Work task:
Transcribe the part of the FSGS text that starts at "The frequent occurrence" and ends at "proven frustratingly elusive.", word for word.

Provided text:

In addition to these immune abnormalities, genetic analyses have shown that the development of the proteinuria in Buffalo/MNa rats is associated with an abnormality in the actin cytoskeleton, which suggests the existence an inherited direct podocyte defect (1618). This finding is consistent with the rare possibility of FSGS recurrence in patients with heterozygous mutations in NPHS2 gene encoding podocin that should be theoretically corrected by the graft (19, 20). Though anti-podocin antibodies have not been found in patients with disease recurrence and mechanisms at the basis of this phenomenon are still obscure, it could be hypothesized that inherited abnormalities in the kidney elicit, in predisposed individuals, an immune response, which could further accelerate glomerulosclerosis.

CIRCULATING FACTORS

The frequent occurrence of proteinuria relapse in the immediate phases after transplantation suggests that podocyte injury is probably caused by a circulating permeability factor, initially thought to be released by T cells. Moreover, the rapid recovery of allograft function after retransplantation into a patient without FSGS further supports this hypothesis. However, despite mounting in vitro and in vivo observations supporting the existence of permeability factor(s), their identification has proven frustratingly elusive.

Many cytokines and other mediators able to increase glomerular albumin permeability in vitro have been found increased in sera of patients with FSGS. This group includes cardiotrophin-like cytokine 1 (CLC-1), a member of the interleukin-6 family, decreases nephrin expression in cultured podocytes and its blockade reverses the permeability effect of sera from FSGS patients (21). However, data on its potential role in the pathogenesis of FSGS are still preliminary.

At present the strongest evidence for a permeability factor relates to soluble urokinase receptor (suPAR), the soluble form of the urokinase type plasminogen activator receptor (uPAR) (22, 23). In mice, circulating suPAR activated podocyte β3 integrin (ITGβ3), causing foot process effacement, proteinuria and FSGS-like glomerulopathy. Intriguingly, the proteinuric effects of suPAR are blocked in vitro by a specific antagonising antibody. Moreover, creating a point mutation in suPAR gene in mice blocked its ability to activate β3 integrin and to produce proteinuria.

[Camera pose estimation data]
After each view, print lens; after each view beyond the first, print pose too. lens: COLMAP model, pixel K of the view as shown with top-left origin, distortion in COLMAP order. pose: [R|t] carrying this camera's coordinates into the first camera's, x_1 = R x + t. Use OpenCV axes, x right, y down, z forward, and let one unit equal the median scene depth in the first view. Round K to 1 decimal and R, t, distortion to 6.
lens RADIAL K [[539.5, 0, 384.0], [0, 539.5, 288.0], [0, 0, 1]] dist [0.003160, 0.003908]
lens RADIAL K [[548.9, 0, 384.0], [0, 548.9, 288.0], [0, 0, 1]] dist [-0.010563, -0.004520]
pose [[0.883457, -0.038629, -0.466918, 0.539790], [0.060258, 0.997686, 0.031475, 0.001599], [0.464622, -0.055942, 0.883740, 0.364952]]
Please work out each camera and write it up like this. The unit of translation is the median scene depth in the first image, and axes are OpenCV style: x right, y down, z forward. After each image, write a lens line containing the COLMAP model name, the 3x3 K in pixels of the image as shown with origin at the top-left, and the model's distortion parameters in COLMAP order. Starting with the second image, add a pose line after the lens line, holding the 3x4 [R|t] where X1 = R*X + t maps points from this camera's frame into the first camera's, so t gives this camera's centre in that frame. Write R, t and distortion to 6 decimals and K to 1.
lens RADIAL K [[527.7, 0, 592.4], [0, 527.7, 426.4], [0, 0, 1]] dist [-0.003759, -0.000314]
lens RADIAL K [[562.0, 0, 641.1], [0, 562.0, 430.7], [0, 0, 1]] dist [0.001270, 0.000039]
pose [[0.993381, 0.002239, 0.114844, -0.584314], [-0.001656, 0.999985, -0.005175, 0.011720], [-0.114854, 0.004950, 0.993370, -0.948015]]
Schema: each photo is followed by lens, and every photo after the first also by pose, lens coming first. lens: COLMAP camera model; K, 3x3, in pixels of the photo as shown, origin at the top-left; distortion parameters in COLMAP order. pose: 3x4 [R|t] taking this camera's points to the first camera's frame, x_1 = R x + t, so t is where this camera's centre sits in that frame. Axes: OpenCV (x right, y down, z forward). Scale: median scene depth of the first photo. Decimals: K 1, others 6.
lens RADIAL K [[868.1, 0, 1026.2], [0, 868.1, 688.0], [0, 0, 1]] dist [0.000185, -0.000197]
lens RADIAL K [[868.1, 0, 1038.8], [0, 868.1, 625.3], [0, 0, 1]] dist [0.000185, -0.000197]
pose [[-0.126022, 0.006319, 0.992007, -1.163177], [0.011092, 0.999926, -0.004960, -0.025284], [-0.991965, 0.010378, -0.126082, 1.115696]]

Task response:
The frequent occurrence of proteinuria relapse in the immediate phases after transplantation suggests that podocyte injury is probably caused by a circulating permeability factor, initially thought to be released by T cells. Moreover, the rapid recovery of allograft function after retransplantation into a patient without FSGS further supports this hypothesis. However, despite mounting in vitro and in vivo observations supporting the existence of permeability factor(s), their identification has proven frustratingly elusive.